J’ai échoué

La semaine dernière, je n’ai pas envoyé de newsletter. J’étais très occupé. J’ai déménagé, j’avais beaucoup de paperasse en retard, j’avais des bulbes à planter: Je n’ai pas trouvé le temps, je n’ai trouvé que des excuses. C’est un échec. Au mois de septembre, je me suis promis d’écrire une newsletter par semaine. Je m’y étais tenu jusque là.

En 2023, je suis retourné à Bruxelles. J’y ai vécu, il y a presque vingt ans, pendant juste une année. J’y ai suivi une compagne de jadis et j’y ai fait le service dans un restaurant, près du parlement européen. J’ai fini par rompre avec la compagne et avec le restaurant, et à retourner à Strasbourg. Cette année, j’y ai passé un weekend, et j’ai retrouvé les traces de mes souvenirs. Sur la terrasse d’un café de la place du Jeu de Balle, j’ai rouvert mes vieux emails.
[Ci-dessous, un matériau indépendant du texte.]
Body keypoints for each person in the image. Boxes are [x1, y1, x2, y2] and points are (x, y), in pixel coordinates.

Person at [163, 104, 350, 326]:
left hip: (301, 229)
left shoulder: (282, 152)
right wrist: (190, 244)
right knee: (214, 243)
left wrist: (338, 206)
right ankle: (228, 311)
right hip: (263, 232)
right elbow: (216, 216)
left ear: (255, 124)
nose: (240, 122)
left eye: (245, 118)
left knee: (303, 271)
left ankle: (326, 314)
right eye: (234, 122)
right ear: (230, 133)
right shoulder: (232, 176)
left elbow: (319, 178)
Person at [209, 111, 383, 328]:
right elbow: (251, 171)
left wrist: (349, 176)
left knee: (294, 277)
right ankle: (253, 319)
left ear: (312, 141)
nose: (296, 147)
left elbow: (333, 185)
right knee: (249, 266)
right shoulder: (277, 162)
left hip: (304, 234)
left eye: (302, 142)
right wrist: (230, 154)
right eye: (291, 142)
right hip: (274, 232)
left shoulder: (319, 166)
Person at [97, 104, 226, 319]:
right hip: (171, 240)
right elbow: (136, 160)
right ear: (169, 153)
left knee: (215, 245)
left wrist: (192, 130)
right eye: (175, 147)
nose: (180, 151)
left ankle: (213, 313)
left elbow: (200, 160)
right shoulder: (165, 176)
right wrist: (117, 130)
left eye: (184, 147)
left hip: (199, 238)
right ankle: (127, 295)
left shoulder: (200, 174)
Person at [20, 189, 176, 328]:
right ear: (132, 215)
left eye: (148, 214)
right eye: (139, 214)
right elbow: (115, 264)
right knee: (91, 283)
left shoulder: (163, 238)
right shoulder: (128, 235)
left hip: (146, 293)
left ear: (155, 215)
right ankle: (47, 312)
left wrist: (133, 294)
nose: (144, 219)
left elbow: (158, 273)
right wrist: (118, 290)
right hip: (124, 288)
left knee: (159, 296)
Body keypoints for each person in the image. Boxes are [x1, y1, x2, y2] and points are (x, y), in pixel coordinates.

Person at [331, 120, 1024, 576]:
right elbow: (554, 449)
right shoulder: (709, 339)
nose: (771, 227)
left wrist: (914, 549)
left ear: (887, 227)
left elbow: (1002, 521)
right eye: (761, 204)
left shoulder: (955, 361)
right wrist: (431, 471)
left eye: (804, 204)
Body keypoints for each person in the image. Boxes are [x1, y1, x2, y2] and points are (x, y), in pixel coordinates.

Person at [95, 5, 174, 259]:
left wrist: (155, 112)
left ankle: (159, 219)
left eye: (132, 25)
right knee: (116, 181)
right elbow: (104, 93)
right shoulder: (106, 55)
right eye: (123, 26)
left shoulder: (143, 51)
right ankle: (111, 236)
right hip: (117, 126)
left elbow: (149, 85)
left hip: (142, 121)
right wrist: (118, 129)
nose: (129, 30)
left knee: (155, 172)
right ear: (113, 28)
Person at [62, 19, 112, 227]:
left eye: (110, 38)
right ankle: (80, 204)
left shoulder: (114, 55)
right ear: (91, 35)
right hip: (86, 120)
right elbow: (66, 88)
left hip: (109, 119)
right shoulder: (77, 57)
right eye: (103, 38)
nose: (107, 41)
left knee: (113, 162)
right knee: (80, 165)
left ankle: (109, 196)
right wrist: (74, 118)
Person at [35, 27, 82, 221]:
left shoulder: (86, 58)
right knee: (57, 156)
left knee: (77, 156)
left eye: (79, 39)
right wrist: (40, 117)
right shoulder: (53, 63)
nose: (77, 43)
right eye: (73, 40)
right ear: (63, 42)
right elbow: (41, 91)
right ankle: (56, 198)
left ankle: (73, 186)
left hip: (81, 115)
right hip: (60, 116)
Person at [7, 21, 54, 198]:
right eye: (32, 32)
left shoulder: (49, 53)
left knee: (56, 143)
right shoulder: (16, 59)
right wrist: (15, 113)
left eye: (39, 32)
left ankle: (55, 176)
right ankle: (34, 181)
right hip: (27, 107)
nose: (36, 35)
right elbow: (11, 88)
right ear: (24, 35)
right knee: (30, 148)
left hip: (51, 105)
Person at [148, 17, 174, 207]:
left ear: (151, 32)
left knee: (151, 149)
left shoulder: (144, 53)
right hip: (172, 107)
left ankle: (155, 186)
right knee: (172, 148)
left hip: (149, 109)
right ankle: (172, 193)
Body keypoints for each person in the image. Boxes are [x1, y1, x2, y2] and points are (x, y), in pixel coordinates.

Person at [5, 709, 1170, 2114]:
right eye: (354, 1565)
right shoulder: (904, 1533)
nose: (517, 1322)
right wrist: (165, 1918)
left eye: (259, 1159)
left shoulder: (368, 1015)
Ce qui m’a surpris, en relisant les conversations du passé, c’est à quel point j’étais toujours le même. Je m’attendais à un changement, de profondeur sinon de style, mais je dois avouer que je ne l’ai pas trouvé. Sauf sur un point: Autrefois, j’étais dans l’abandon perpétuel.

Message après message, le thème récurrent de l’abandon apparaissait. J’étais dans le doute concernant ma relation, mon travail, mon futur. Je ne parlais que de changer, de partir, de tout quitter pour un hypothétique meilleur.
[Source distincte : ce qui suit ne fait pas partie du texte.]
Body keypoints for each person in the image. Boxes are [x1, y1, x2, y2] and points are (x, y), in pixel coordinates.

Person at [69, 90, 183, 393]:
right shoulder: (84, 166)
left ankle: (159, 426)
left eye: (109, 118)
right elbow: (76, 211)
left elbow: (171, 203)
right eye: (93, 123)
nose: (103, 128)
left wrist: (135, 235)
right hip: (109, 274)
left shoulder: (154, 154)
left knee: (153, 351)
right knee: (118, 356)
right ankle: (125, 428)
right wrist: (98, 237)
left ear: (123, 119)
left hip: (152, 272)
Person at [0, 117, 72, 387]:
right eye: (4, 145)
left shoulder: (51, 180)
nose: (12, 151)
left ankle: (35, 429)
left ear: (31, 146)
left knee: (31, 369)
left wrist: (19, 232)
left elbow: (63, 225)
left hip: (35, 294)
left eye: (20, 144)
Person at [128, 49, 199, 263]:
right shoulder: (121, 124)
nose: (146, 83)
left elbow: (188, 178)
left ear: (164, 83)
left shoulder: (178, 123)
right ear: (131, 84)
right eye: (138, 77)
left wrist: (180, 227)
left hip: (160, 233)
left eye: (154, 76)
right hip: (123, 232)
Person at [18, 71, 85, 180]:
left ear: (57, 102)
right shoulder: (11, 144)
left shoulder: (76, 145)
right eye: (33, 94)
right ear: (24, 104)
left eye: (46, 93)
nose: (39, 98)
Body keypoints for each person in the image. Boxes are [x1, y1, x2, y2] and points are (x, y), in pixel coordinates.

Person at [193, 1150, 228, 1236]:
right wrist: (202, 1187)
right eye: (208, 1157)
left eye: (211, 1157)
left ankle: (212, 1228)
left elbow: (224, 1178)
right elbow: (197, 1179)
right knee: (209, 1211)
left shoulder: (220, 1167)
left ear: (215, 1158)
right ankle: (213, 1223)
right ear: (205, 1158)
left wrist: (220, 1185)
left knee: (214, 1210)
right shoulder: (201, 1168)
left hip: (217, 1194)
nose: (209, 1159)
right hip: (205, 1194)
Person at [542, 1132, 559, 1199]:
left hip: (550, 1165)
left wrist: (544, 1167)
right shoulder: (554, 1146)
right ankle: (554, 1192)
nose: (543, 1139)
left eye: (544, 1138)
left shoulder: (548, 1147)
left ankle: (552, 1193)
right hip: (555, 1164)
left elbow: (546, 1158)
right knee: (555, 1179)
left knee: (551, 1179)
Aujourd’hui, j’ai changé. J’ai une famille, j’ai un travail. J’ai un ancrage dans ma ville et dans mon quartier. J’ai des responsabilités. Ce changement s’est fait chez moi avec le temps passé dans le jardin.

Au contact des plantes, quand on s’en occupe et qu’on en est responsable, on apprend à continuer. On découvre, avec la lenteur qui est propre au végétal, que les fruits de la persévérance méritent qu’on patiente. Le temps que met une plante à s’enraciner, à commencer, à s’implanter, est parfois désespérant. Mais à un moment, quand elle est prête, quand les conditions sont réunies, quand la fertilité, la chaleur, la lumière, les racines, les premières feuilles sont là, la plante s’épanouit. Comparé aux lassantes premières semaines, l’épanouissement ressemble à une explosion. Le végétal peut devenir énorme et porter des fruits aberrants. C’est le produit de la patience et des effets cumulés.

Et c’est important. La vie change quand on a compris cela. Il faut savoir patienter. Il faut savoir attendre de récolter les fruits, au lieu de s’en aller planter autre chose ailleurs.

C’est pour cela que je n’abandonne pas l’écriture de ma newsletter. Un seul faux pas ne suffit pas à justifier l’arrêt complet de ce projet. Il y vingt ans, à Bruxelles, j’aurais décidé que cet échec dans ma régularité aurait été une raison suffisante pour passer à autre chose. Aujourd’hui, je sais que j’aurais eu tort.

Persévérez, et vous pourrez soulever des montagnes.